Anyone ever heard about or seen this light.?


----------



## Kilovolt (Mar 24, 2007)

*Re: Surefire - "The Monster"*

If you go to page 80 of the SF 2007 catalog:

http://www.surefire.com/maxexp/main.pl?pgm=co_catreq&func=disp&strfnbr=6&sesent=0,0

you will find all details of the Beast which may well be what you saw.

Enjoy yourself


----------



## tussery (Mar 24, 2007)

*Re: Surefire - "The Monster"*



Budman231 said:


> Anyone ever heard about or seen this light.?


There are probably a few people on this forum who own one.


----------



## Budman231 (Mar 24, 2007)

Ya thats the one. Thanks...


----------



## kooter (Mar 24, 2007)

My friend was in a shop in Shaftsbury ave in London today, and rang me to say he had the Surfire beast in his hands. He said it takes 19 CR123s or the rechargeable pack it comes with.  But here in the UK its 4000 pounds.


----------



## LuxLuthor (Mar 24, 2007)

Do a search for it on these forums. It has been widely discussed, and compared to other brighter and cheaper lights, which may *NOT *be as rugged..so it's all tradeoffs.

Edit: I forgot the "NOT"


----------



## NAW (Mar 24, 2007)

Check out some of these beamshots of the Beast II. 

https://www.candlepowerforums.com/posts/1915139&postcount=37


----------



## Illum (Mar 24, 2007)

Beast I, [Beast original] was of limited edition and does not have the LEDs in the bezel.

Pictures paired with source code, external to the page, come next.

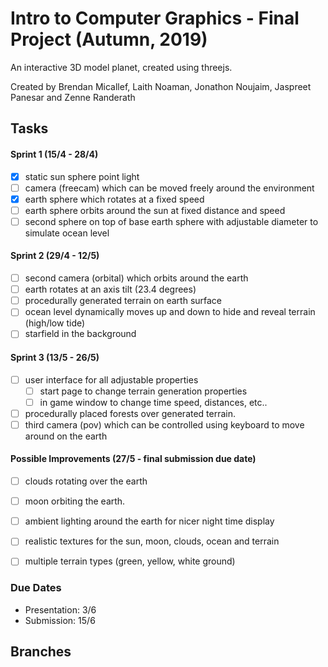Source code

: # Intro to Computer Graphics - Final Project (Autumn, 2019)

An interactive 3D model planet, created using threejs.

Created by Brendan Micallef, Laith Noaman, Jonathon Noujaim, Jaspreet Panesar and Zenne Randerath


## Tasks

#### Sprint 1 (15/4 - 28/4)
- [x] static sun sphere point light
- [ ] camera (freecam) which can be moved freely around the environment
- [x] earth sphere which rotates at a fixed speed
- [ ] earth sphere orbits around the sun at fixed distance and speed
- [ ] second sphere on top of base earth sphere with adjustable diameter to simulate ocean level

#### Sprint 2 (29/4 - 12/5)
- [ ] second camera (orbital) which orbits around the earth
- [ ] earth rotates at an axis tilt (23.4 degrees)
- [ ] procedurally generated terrain on earth surface
- [ ] ocean level dynamically moves up and down to hide and reveal terrain (high/low tide)
- [ ] starfield in the background

#### Sprint 3 (13/5 - 26/5)
- [ ] user interface for all adjustable properties
    - [ ] start page to change terrain generation properties
    - [ ] in game window to change time speed, distances, etc..
- [ ] procedurally placed forests over generated terrain.
- [ ] third camera (pov) which can be controlled using keyboard to move around on the earth

#### Possible Improvements (27/5 - final submission due date)
- [ ] clouds rotating over the earth
- [ ] moon orbiting the earth.
- [ ] ambient lighting around the earth for nicer night time display
- [ ] realistic textures for the sun, moon, clouds, ocean and terrain
- [ ] multiple terrain types (green, yellow, white ground)


### Due Dates
- Presentation: 3/6
- Submission: 15/6



## Branches

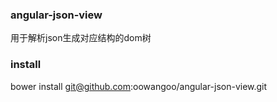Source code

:### angular-json-view
用于解析json生成对应结构的dom树

### install
bower install git@github.com:oowangoo/angular-json-view.git
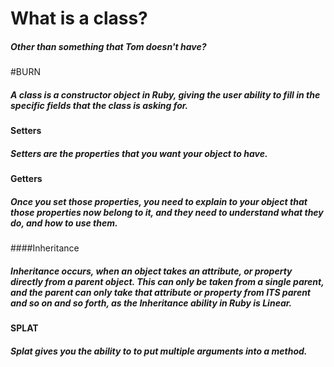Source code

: # What is a class?

##### Other than something that Tom doesn't have?

#BURN

##### A class is a constructor object in Ruby, giving the user ability to fill in the specific fields that the class is asking for.

#### Setters

##### Setters are the properties that you want your object to have.

#### Getters

##### Once you set those properties, you need to explain to your object that those properties now belong to it, and they need to understand what they do, and how to use them.

####Inheritance

##### Inheritance occurs, when an object takes an attribute, or property directly from a parent object. This can only be taken from a single parent, and the parent can only take that attribute or property from ITS parent and so on and so forth, as the Inheritance ability in Ruby is Linear.

#### SPLAT
##### Splat gives you the ability to to put multiple arguments into a method.
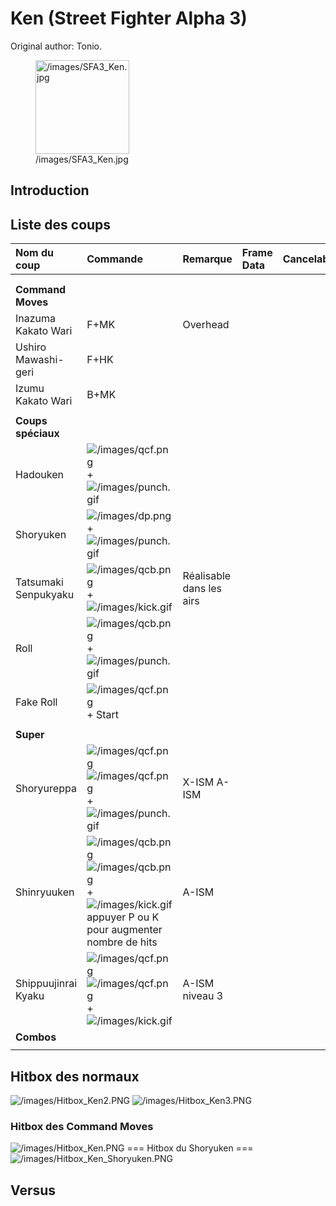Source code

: # Ken (Street Fighter Alpha 3)

Original author: Tonio.

<figure>
<img src="/images/SFA3_Ken.jpg" title="/images/SFA3_Ken.jpg" width="150"
alt="/images/SFA3_Ken.jpg" />
<figcaption aria-hidden="true">/images/SFA3_Ken.jpg</figcaption>
</figure>

## Introduction

## Liste des coups

| Nom du coup          | Commande                                                                                                                                                            | Remarque                 | Frame Data | Cancelable | Dommages |
|:---------------------|:--------------------------------------------------------------------------------------------------------------------------------------------------------------------|:-------------------------|:-----------|:-----------|:---------|
|                      |                                                                                                                                                                     |                          |            |            |          |
|                      |                                                                                                                                                                     |                          |            |            |          |
| **Command Moves**    |                                                                                                                                                                     |                          |            |            |          |
| Inazuma Kakato Wari  | F+MK                                                                                                                                                                | Overhead                 |            |            |          |
| Ushiro Mawashi-geri  | F+HK                                                                                                                                                                |                          |            |            |          |
| Izumu Kakato Wari    | B+MK                                                                                                                                                                |                          |            |            |          |
|                      |                                                                                                                                                                     |                          |            |            |          |
| **Coups spéciaux**   |                                                                                                                                                                     |                          |            |            |          |
| Hadouken             | ![](/images/qcf.png "/images/qcf.png") + ![](/images/punch.gif "/images/punch.gif")                                                                                 |                          |            |            |          |
| Shoryuken            | ![](/images/dp.png "/images/dp.png") + ![](/images/punch.gif "/images/punch.gif")                                                                                   |                          |            |            |          |
| Tatsumaki Senpukyaku | ![](/images/qcb.png "/images/qcb.png") +![](/images/kick.gif "/images/kick.gif")                                                                                    | Réalisable dans les airs |            |            |          |
| Roll                 | ![](/images/qcb.png "/images/qcb.png") + ![](/images/punch.gif "/images/punch.gif")                                                                                 |                          |            |            |          |
| Fake Roll            | ![](/images/qcf.png "/images/qcf.png") + Start                                                                                                                      |                          |            |            |          |
|                      |                                                                                                                                                                     |                          |            |            |          |
| **Super**            |                                                                                                                                                                     |                          |            |            |          |
| Shoryureppa          | ![](/images/qcf.png "/images/qcf.png")![](/images/qcf.png "/images/qcf.png") + ![](/images/punch.gif "/images/punch.gif")                                           | X-ISM A-ISM              |            |            |          |
| Shinryuuken          | ![](/images/qcb.png "/images/qcb.png")![](/images/qcb.png "/images/qcb.png") + ![](/images/kick.gif "/images/kick.gif")appuyer P ou K pour augmenter nombre de hits | A-ISM                    |            |            |          |
| Shippuujinrai Kyaku  | ![](/images/qcf.png "/images/qcf.png")![](/images/qcf.png "/images/qcf.png") + ![](/images/kick.gif "/images/kick.gif")                                             | A-ISM niveau 3           |            |            |          |
| **Combos**           |                                                                                                                                                                     |                          |            |            |          |
|                      |                                                                                                                                                                     |                          |            |            |          |

## Hitbox des normaux

![](/images/Hitbox_Ken2.PNG "/images/Hitbox_Ken2.PNG")
![](/images/Hitbox_Ken3.PNG‎ "/images/Hitbox_Ken3.PNG‎")

### Hitbox des Command Moves

![](/images/Hitbox_Ken.PNG "/images/Hitbox_Ken.PNG") === Hitbox du
Shoryuken ===
![](/images/Hitbox_Ken_Shoryuken.PNG "/images/Hitbox_Ken_Shoryuken.PNG")

## Versus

your referring to the Beast II...if I remember correctly, they made that rechargeable

heres a few threads about both...pretty limited
*Encounter with the Beast [serial 008of100]*
*Surefire Beast
**The SF "Beast"*
*Superlights Shootout II*
*Surefire Beast 2 and Hellfire*
*NEW from SUREFIRE THE BEAST II*

only place I know that sells it [be sure to check with the CPF specials page on discounts ]
http://www.opticshq.com/page/Optics/PROD/freeship/B1R-BK

its $4800 original, $3499.95 after discount

enjoy! :wave:


----------



## leprechaun414 (Mar 31, 2007)

The Beast II adds LEDs for when you don't want to burn your retinas while reading something close up or when a little light is needed. Besides having a huge pricetag it is very hard to get one since Surefire runs them on a limited availability. Not like they stock a $4000 light. I will get one when I win the lottery


----------